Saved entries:
______
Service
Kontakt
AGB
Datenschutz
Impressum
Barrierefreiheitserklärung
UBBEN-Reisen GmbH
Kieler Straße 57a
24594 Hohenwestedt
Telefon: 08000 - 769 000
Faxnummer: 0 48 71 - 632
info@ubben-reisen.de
______
• _DIRECTIONS FOR THIS TASK_
Rewrite the lines in the data above as a numbered list, omitting any blank lines.

• _RESULT_
1. Service
2. Kontakt
3. AGB
4. Datenschutz
5. Impressum
6. Barrierefreiheitserklärung
7. UBBEN-Reisen GmbH
8. Kieler Straße 57a
9. 24594 Hohenwestedt
10. Telefon: 08000 - 769 000
11. Faxnummer: 0 48 71 - 632
12. info@ubben-reisen.de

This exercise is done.